SUMMARY Waller County Appraisal District is responsible, on or after January 1, 2008, for litigation filed against the district under Tax Code chapter 42 before January 1, 2008, and involving property outside the district's home county. The general savings clause in the Code Construction Act continues in effect relevant portions of section 6.02, Tax Code, such that the district has continuing authority to defend itself in the pending litigation, and a taxing unit has a continuing obligation to pay the related costs.
Very truly yours,
GREG ABBOTT Attorney General of Texas
KENT C. SULLIVAN First Assistant Attorney General
ANDREW WEBER Deputy Attorney General for Legal Counsel
NANCY S. FULLER Chair, Opinion Committee
Christy Drake-Adams Assistant Attorney General, Opinion Committee
1 See Letter from Honorable Elton R. Mathis, Waller County Criminal District Attorney, to Honorable Greg Abbott, Attorney General of Texas, at 1 (July 10, 2007) (on file with the Opinion Committee, also availableat http://www.oag.state.tx.us) [hereinafter Request Letter].
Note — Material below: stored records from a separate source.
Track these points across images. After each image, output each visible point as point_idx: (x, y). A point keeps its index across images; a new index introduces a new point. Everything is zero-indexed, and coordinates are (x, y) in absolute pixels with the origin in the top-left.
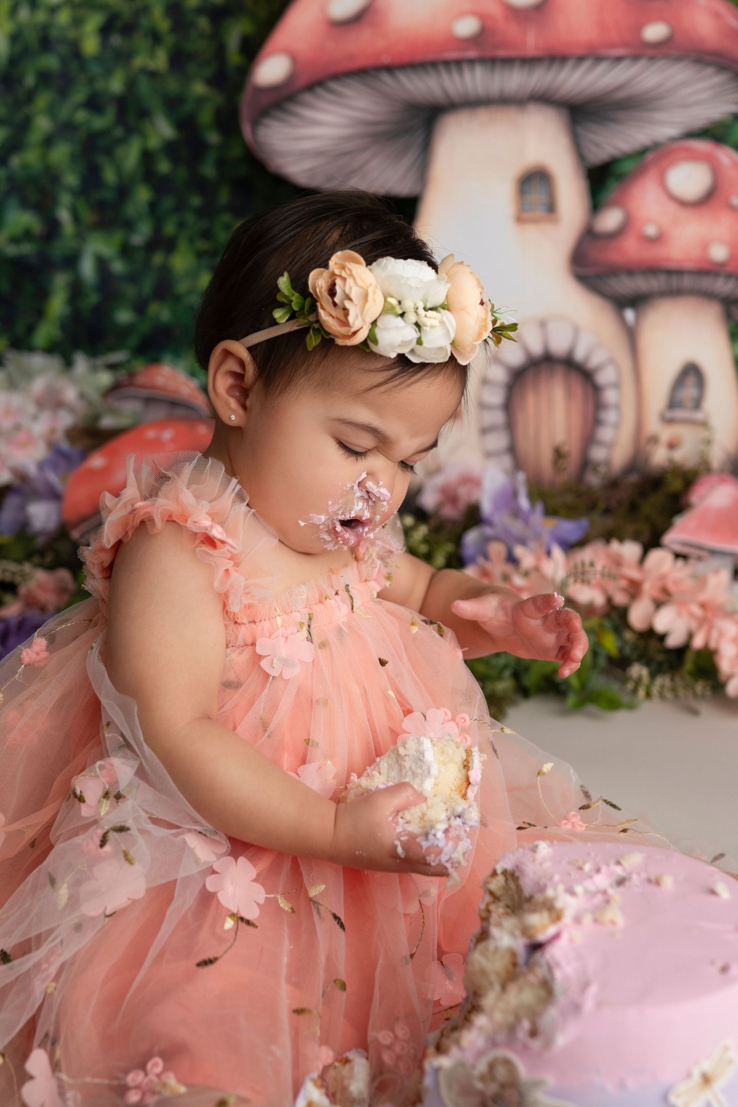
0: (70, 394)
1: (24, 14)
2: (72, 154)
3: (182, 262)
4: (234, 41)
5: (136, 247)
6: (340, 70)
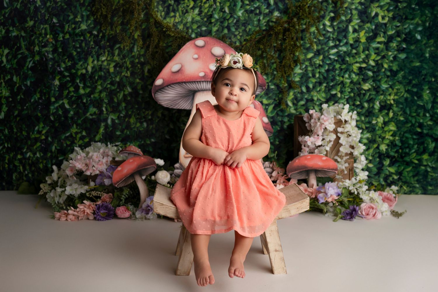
2: (106, 95)
3: (132, 120)
4: (146, 70)
5: (121, 117)
6: (174, 82)
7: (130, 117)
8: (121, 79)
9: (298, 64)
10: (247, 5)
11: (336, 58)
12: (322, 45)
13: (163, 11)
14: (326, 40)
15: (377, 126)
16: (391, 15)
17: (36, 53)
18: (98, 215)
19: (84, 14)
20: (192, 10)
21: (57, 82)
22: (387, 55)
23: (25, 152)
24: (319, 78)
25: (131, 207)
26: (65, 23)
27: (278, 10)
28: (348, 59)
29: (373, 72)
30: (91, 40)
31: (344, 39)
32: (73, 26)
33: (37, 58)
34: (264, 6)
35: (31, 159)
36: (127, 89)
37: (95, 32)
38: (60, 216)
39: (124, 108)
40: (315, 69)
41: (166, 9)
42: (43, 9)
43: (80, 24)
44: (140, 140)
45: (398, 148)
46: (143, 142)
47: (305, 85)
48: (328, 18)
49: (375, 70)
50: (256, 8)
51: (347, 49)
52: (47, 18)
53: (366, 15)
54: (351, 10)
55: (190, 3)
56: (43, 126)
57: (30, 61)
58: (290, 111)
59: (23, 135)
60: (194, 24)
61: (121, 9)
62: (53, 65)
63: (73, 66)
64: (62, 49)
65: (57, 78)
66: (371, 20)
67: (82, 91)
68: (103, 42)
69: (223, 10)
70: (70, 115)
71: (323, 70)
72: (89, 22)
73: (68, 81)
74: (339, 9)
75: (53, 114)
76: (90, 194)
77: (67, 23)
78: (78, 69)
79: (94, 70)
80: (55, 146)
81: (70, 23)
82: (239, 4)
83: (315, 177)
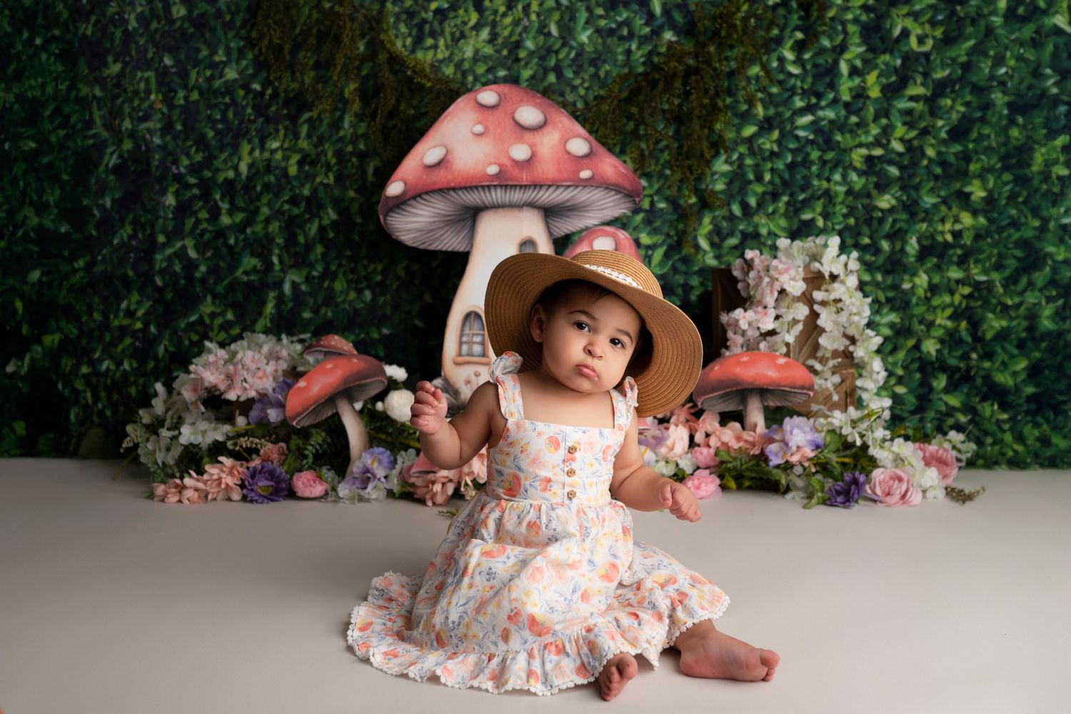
0: (284, 353)
1: (257, 153)
2: (280, 227)
3: (339, 285)
4: (370, 170)
5: (314, 277)
6: (429, 189)
7: (333, 277)
8: (314, 191)
9: (722, 151)
10: (601, 17)
11: (811, 137)
12: (777, 106)
13: (410, 35)
14: (786, 95)
15: (914, 294)
16: (939, 33)
17: (126, 135)
18: (252, 490)
19: (232, 45)
20: (474, 33)
21: (170, 200)
22: (933, 127)
23: (98, 359)
24: (771, 182)
25: (328, 474)
26: (189, 67)
27: (674, 27)
28: (839, 138)
29: (902, 168)
30: (247, 103)
31: (829, 90)
32: (208, 73)
33: (128, 145)
34: (641, 18)
35: (111, 374)
36: (328, 214)
37: (256, 87)
38: (166, 493)
39: (319, 257)
40: (761, 162)
41: (414, 31)
42: (141, 35)
43: (223, 69)
44: (357, 332)
45: (966, 348)
46: (362, 336)
47: (739, 199)
48: (789, 43)
49: (906, 163)
50: (621, 25)
51: (836, 115)
52: (150, 55)
53: (879, 35)
54: (844, 23)
55: (469, 16)
56: (139, 298)
57: (112, 154)
58: (704, 261)
59: (94, 321)
60: (479, 64)
61: (314, 31)
62: (162, 161)
63: (208, 162)
64: (183, 125)
65: (172, 189)
66: (891, 45)
67: (225, 220)
68: (273, 108)
69: (546, 31)
70: (198, 275)
71: (780, 165)
72: (244, 63)
73: (195, 197)
74: (815, 21)
75: (162, 272)
76: (235, 444)
77: (194, 67)
78: (218, 170)
79: (253, 170)
80: (165, 346)
81: (202, 66)
82: (583, 16)
83: (760, 406)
2 The Texas Comptroller of Public Accounts reported that in 2005-06 only six appraisal districts indicated that they did not have property overlapping an adj oining appraisal district. See TEXAS COMPTROLLER OF PUBLIC ACCOUNTS, APPRAISAL DISTRICT OPERATIONS REPORT: 2005 AND 2006 DATA (Feb. 2007) at 4, available at http://www.window.state.tx.us /taxinfo/proptax/ador0506/ (last visited Jan. 7, 2008).
3 Some of the administrative and legal difficulties in regard to the system prior to the House Bill 1010 changes are reflected in opinions issued by this office. See, e.g., Tex. Att'y Gen. Op. Nos. GA-0317
(2005), GA-0283 (2004); Tex. Att'y Gen. LO-98-022.
4 Accord Letter from James R. Evans, Jr., Hargrove Evans, L.L.P., to Honorable Greg Abbott, Attorney General of Texas, at 1-3 (Aug. 10, 2007) [hereinafter WCAD Letter] (discussing the perceived impact of the Act on litigation filed against WCAD under chapter 42 of the Tax Code) (on file with the Opinion Committee).